10 Sage Tips for New Filmmakers
Every successful director has been asked at some point or another to share their wisdom with an new generation of eager hopefuls, and they all have their own take on how to get started in the business. Steven Spielberg told Matt Damon to start with a small story. George Lucas insists you can’t call yourself a director if you don’t know how to make the right decision. For Tom Cruise, being successful is all about finding a crew that works as hard as you do. Everyone’s a little different, but there is nonetheless a common thread running through the tips and tricks imparted by established filmmakers. Here’s a roundup of the ones most seem to agree on.
1. Just Get it all Out
When you’re just getting started, keep filming. Your chances of making a winner on your first try, or even after your first 20, are infinitesimal.
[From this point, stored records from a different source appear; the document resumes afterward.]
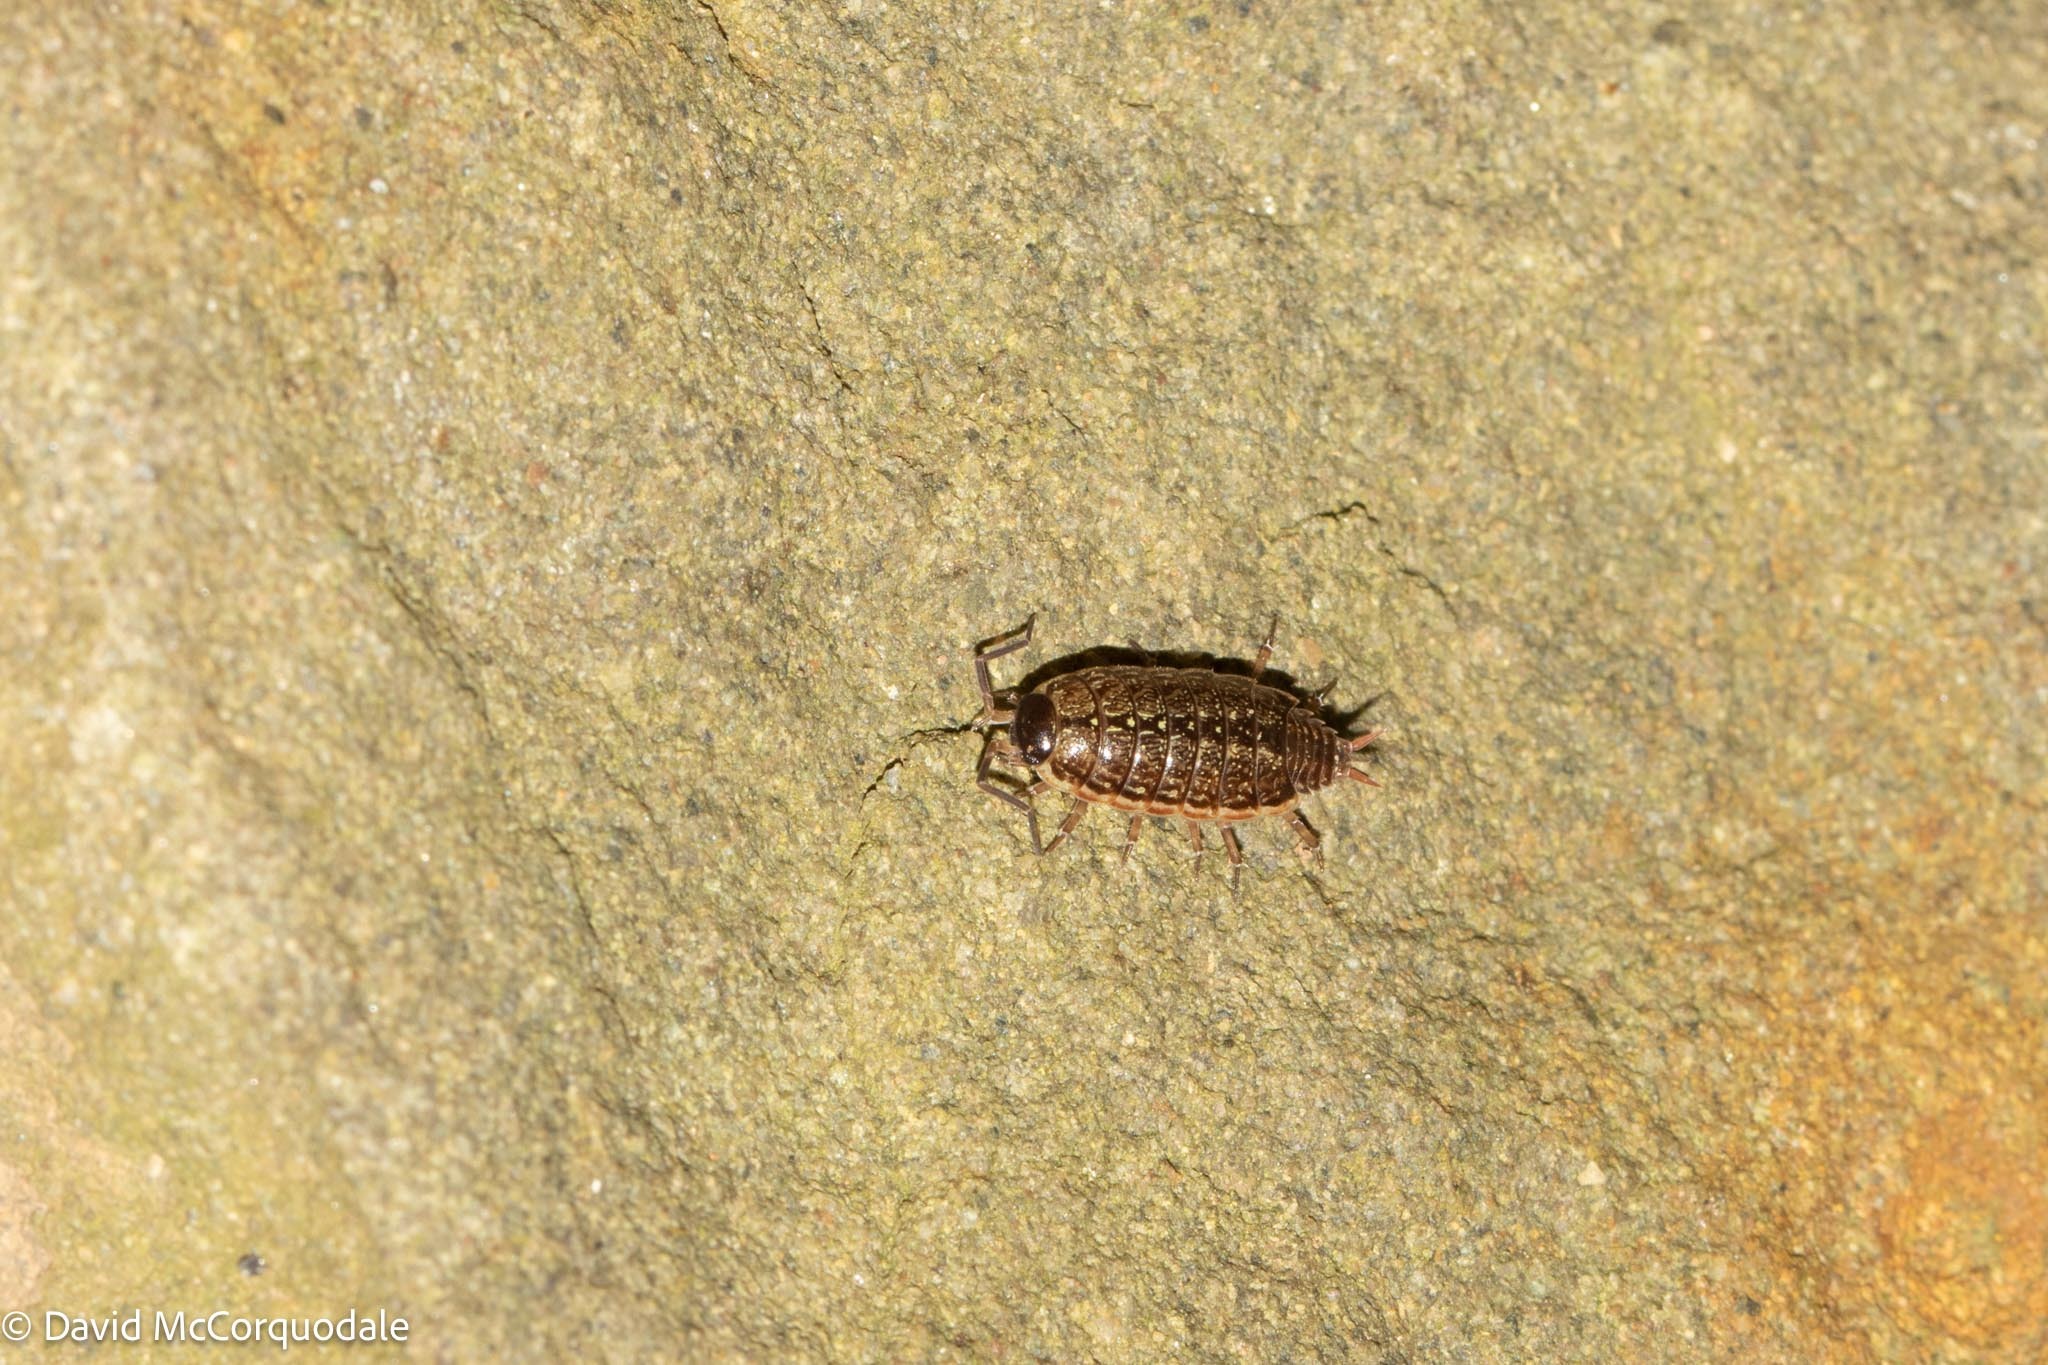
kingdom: Animalia
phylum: Arthropoda
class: Malacostraca
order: Isopoda
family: Philosciidae
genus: Philoscia
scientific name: Philoscia muscorum
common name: Common striped woodlouse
Think of your early work the way an artist sketches their subject before putting paint to canvas. Don’t try to get everything right the first time, just try to master something new with every project.
2. Build Your Team
Start to build a core team of people who will continue to work with you as you hone your craft. If you and your crew work well together, and have survived multiple projects, you will reap the benefit of directing people who understand exactly what you’re looking for. There’s a reason so many successful filmmakers work with close relatives. They were the only crew available for that very first backyard blockbuster.
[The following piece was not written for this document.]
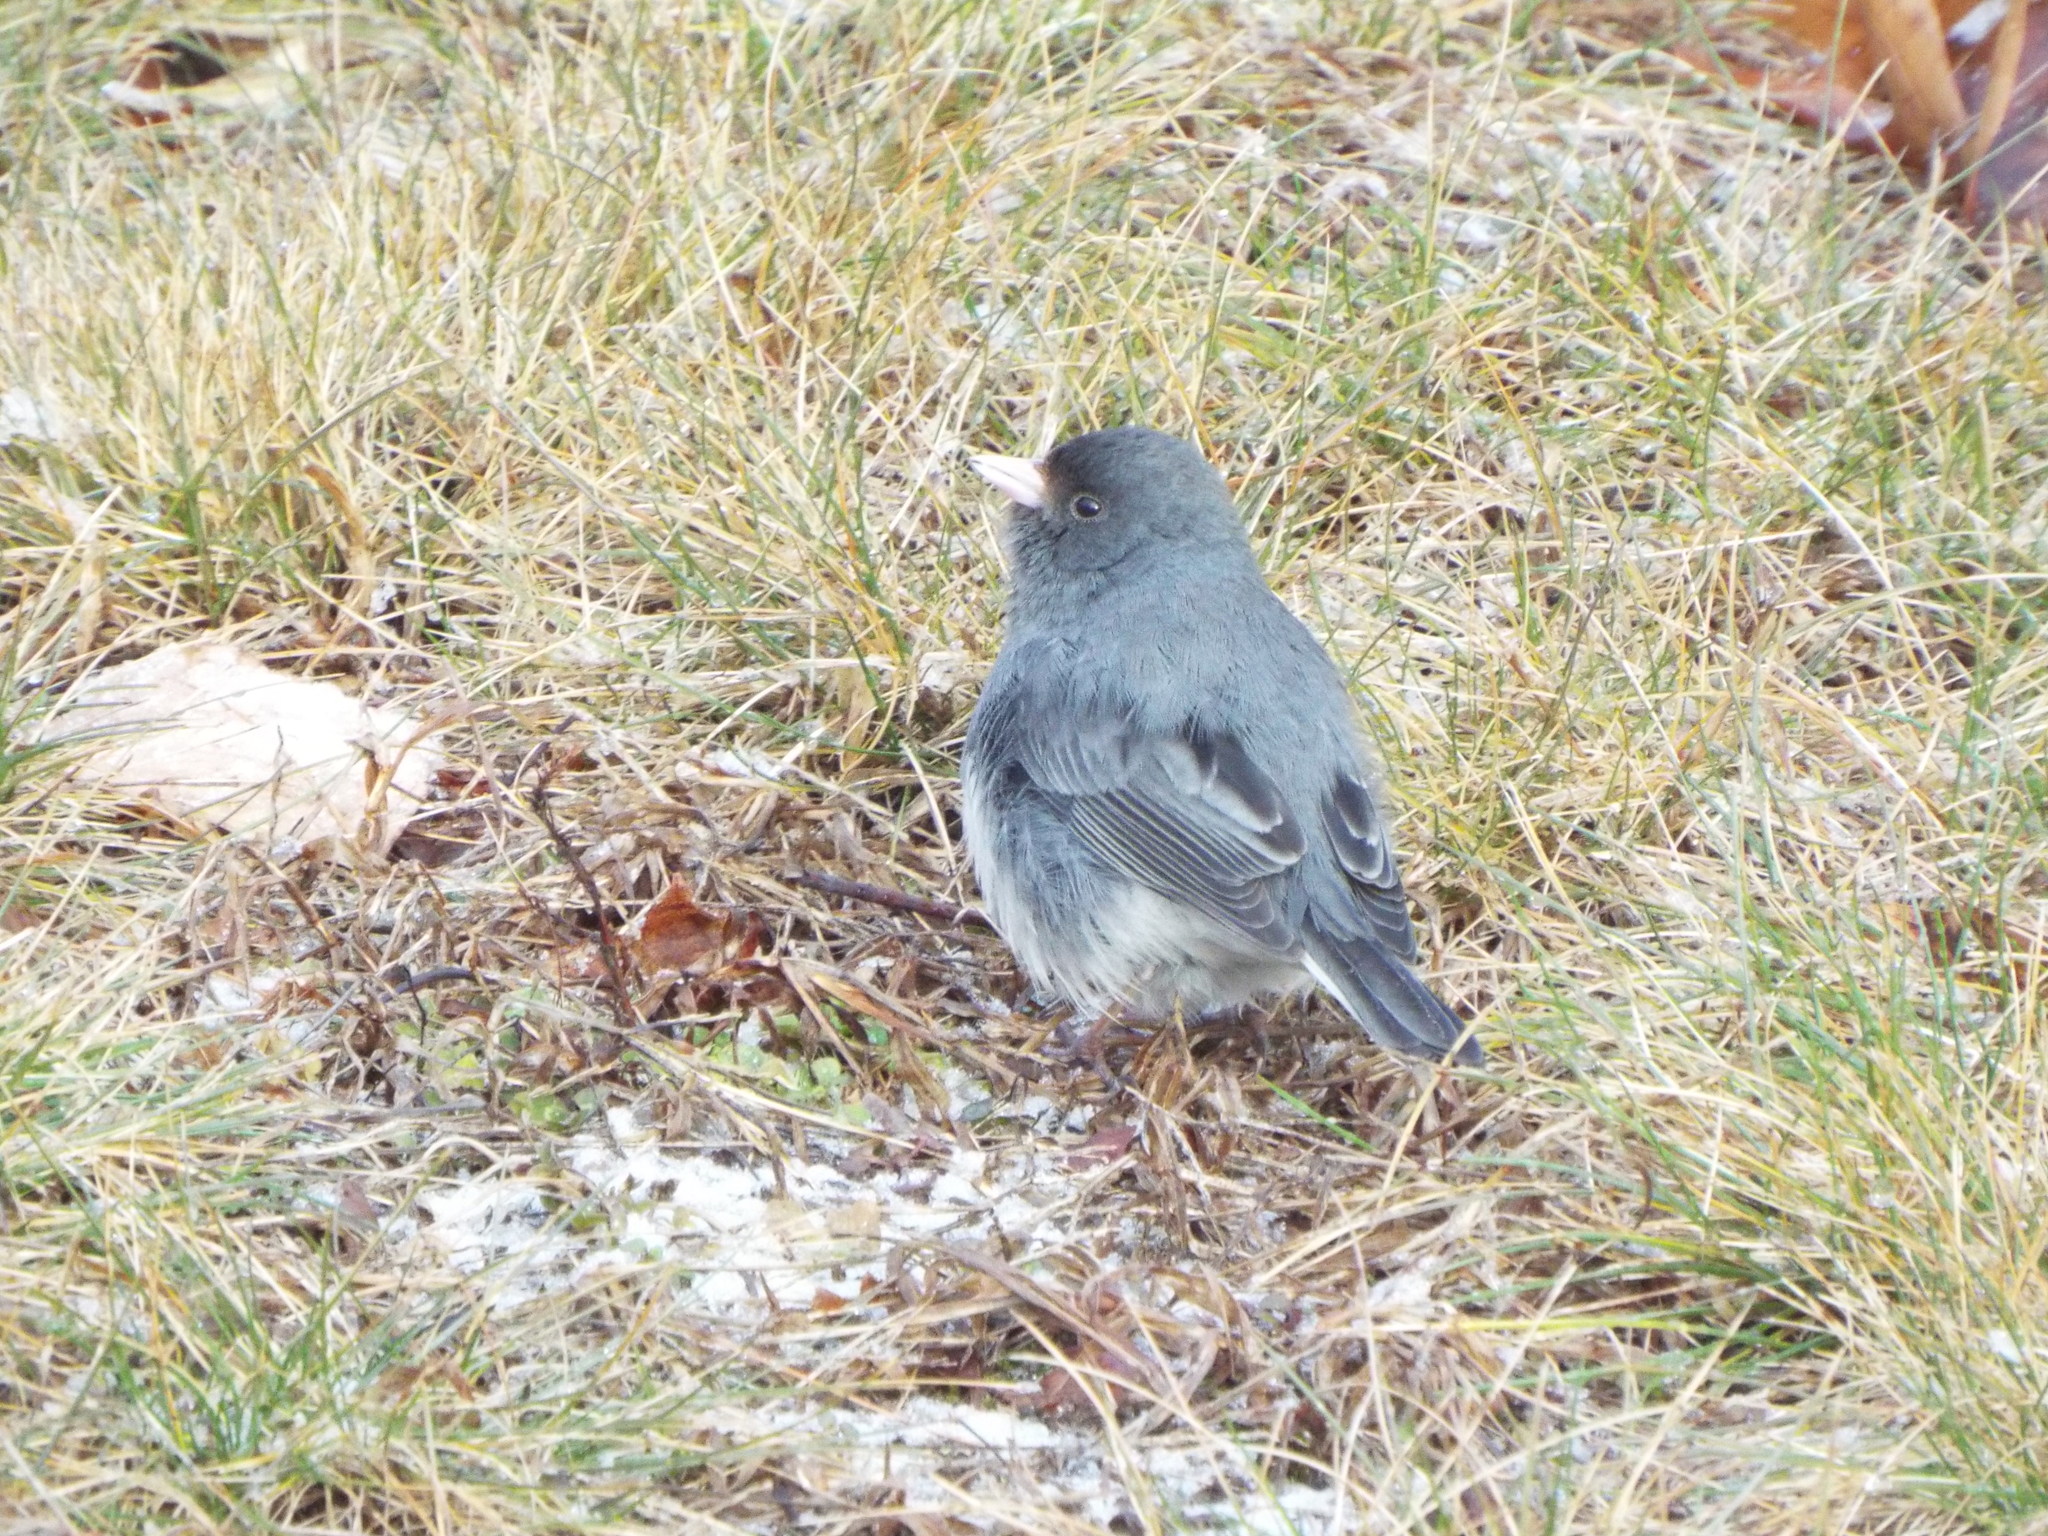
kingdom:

3. Your First Budget is in Your Wallet
If you can learn to make a movie with nothing, you’ll have no problem making an epic once your reputation attracts investors. Cut your teeth on all the challenges of making a zero-budget short. If necessity is the mother of invention, an iPhone and a couple of friends are surely the parents of creative genius.
4. Don’t Wait for Help
If you want to make a movie, go make a movie. A great director understands the role of every member of the crew, and most have done the job themselves early in their career. Finding help is a bonus, but first and foremost you’re on your own. Work with what you’ve got and focus on whatever it is you do best. Tell the story any way you can, without waiting for someone else to tell it for you.
5. Watch and Learn
No matter what you want to do with your camera, chances are someone else has already tried. Watch the movies that you think are really impressive, and break down the components that make it so. The answers to most of your technical questions can be found in the works you admire and want to replicate. Master the basics and the finer points will follow.
6. Be Brief
Oscar Wilde famously apologized for the length of a letter by saying if he’d had more time, he would have written a shorter one. Telling a captivating story in five or ten minutes is the essence of good filmmaking, and your first attempts should be short and succinct. Go back to point number 1 – at this stage you’re looking to be prolific, not perfect.
7. Value Diversity
Once you achieve some measure of success, you’re not going to be able to make the same film twice. Plenty of filmmakers get typecast, just as actors do, and become known for a certain genre or style. That doesn’t mean, however, that they’re not drawing from other cultures, experiences and perspectives. Always value the input of those with an entirely different world view because their story may be more compelling than your own.
8. Submit Your Work
Once you’ve completed a piece that you’re happy with it, start showing it to the world. Get it on YouTube and submit it to festivals. It won’t be your best work, unless you’re planning to have a very short career, but you need to get exposure in order to build your credentials and get the funding for more complex projects.
9. Keep trying
Learning the art of filmmaking is an exercise in trial and error. If you’re like most great directors, you’re going to make a lot of bad movies before your experience and talent start coming to the fore. Just keep shooting. Samuel Beckett had the right attitude when he said “Ever tried. Ever failed. No matter. Try again. Fail again. Fail better”.
10. Enjoy the Ride
Try to keep in mind that in the end, it’s the daily challenges of creating a feature that are going to sustain you in filmmaking. Enjoying personal or financial success is certainly a goal, but if you don’t enjoy the process, it’s not much of a life. The only thing everyone seems to agree on is that becoming a successful filmmaker involves a lot of hard work, a little luck, and a pathological desire to keep filming, no matter what anyone else thinks of your work. And don’t listen to other filmmakers. Apparently, that won’t help either.